Print this span of the material below exactly: the line with "a little time to start.", the line with "Monteith Hall 231<br>", and every line between them, but nothing else.

##### Data for the task

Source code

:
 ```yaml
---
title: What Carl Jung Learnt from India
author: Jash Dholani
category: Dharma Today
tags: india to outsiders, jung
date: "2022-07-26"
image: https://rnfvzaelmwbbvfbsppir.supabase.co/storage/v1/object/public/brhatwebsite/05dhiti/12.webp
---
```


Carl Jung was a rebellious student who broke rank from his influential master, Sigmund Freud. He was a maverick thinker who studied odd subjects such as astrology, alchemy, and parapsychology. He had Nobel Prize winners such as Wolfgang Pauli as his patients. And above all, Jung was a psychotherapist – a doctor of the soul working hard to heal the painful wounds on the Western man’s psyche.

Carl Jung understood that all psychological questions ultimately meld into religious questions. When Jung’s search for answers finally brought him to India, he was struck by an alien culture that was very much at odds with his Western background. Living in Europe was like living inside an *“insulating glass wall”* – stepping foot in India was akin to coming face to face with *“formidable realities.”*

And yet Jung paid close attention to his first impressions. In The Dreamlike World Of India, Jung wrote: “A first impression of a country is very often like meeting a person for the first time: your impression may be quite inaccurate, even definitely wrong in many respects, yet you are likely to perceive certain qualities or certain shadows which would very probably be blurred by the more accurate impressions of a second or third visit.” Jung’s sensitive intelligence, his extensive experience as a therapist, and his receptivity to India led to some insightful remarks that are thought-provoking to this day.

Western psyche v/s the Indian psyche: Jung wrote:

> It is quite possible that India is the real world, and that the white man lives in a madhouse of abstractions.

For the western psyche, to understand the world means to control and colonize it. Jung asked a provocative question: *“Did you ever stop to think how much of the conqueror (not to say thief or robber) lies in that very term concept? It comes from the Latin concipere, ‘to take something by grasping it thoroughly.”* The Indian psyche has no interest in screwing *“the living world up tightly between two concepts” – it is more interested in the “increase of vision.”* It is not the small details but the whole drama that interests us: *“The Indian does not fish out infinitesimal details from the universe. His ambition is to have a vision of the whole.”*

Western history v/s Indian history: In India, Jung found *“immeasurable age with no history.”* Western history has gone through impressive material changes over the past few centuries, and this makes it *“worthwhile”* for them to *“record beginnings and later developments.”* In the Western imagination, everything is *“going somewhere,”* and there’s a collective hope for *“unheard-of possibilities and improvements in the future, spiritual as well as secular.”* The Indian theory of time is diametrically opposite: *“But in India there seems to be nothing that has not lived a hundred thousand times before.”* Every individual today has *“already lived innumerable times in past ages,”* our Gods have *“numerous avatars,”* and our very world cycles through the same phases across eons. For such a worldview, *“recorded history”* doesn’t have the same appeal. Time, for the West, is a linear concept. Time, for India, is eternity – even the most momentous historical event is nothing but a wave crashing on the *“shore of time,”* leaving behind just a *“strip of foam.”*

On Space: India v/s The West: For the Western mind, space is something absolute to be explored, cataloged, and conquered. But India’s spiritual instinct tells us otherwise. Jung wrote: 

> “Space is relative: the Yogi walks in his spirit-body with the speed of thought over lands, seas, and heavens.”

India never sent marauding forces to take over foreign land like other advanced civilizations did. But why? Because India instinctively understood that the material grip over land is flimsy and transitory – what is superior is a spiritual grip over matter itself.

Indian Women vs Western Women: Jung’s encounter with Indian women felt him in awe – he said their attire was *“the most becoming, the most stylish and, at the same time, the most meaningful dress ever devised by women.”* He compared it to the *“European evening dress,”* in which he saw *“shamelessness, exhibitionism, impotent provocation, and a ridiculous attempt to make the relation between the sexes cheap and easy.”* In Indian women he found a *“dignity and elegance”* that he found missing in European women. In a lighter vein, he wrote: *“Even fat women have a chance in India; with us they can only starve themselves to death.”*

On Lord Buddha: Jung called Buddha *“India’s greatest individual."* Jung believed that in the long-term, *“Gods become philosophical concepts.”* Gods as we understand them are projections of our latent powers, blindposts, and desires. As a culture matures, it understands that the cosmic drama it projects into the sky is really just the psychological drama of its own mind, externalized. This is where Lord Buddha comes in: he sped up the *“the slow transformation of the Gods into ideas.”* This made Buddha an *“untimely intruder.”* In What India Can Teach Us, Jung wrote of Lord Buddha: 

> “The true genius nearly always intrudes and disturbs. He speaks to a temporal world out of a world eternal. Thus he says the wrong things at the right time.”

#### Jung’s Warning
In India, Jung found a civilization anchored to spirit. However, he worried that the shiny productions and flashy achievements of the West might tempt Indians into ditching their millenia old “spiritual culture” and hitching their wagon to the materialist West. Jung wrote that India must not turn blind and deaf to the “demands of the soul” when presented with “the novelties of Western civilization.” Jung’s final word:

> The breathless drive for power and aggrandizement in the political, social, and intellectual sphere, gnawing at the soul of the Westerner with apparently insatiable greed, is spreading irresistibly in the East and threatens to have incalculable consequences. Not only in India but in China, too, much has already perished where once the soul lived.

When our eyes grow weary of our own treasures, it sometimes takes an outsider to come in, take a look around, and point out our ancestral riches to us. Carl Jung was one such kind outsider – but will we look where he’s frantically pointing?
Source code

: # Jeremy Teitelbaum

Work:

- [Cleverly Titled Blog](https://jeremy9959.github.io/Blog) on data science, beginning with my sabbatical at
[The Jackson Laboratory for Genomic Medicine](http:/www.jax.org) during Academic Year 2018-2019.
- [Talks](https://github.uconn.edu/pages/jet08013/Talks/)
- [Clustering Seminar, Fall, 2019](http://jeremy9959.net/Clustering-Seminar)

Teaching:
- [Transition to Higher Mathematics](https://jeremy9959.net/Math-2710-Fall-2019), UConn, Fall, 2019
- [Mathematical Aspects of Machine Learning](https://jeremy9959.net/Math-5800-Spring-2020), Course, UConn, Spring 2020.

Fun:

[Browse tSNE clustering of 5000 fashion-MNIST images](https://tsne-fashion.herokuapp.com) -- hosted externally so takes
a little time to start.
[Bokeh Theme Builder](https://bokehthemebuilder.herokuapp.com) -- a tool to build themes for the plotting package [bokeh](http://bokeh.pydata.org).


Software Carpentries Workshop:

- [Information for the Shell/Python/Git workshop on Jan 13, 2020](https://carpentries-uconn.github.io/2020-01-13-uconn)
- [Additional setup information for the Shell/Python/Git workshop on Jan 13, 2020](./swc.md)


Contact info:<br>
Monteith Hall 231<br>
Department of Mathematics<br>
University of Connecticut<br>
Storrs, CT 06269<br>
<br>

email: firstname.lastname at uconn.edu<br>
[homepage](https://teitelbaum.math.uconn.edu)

##########

Response box -
a little time to start.
[Bokeh Theme Builder](https://bokehthemebuilder.herokuapp.com) -- a tool to build themes for the plotting package [bokeh](http://bokeh.pydata.org).


Software Carpentries Workshop:

- [Information for the Shell/Python/Git workshop on Jan 13, 2020](https://carpentries-uconn.github.io/2020-01-13-uconn)
- [Additional setup information for the Shell/Python/Git workshop on Jan 13, 2020](./swc.md)


Contact info:<br>
Monteith Hall 231<br>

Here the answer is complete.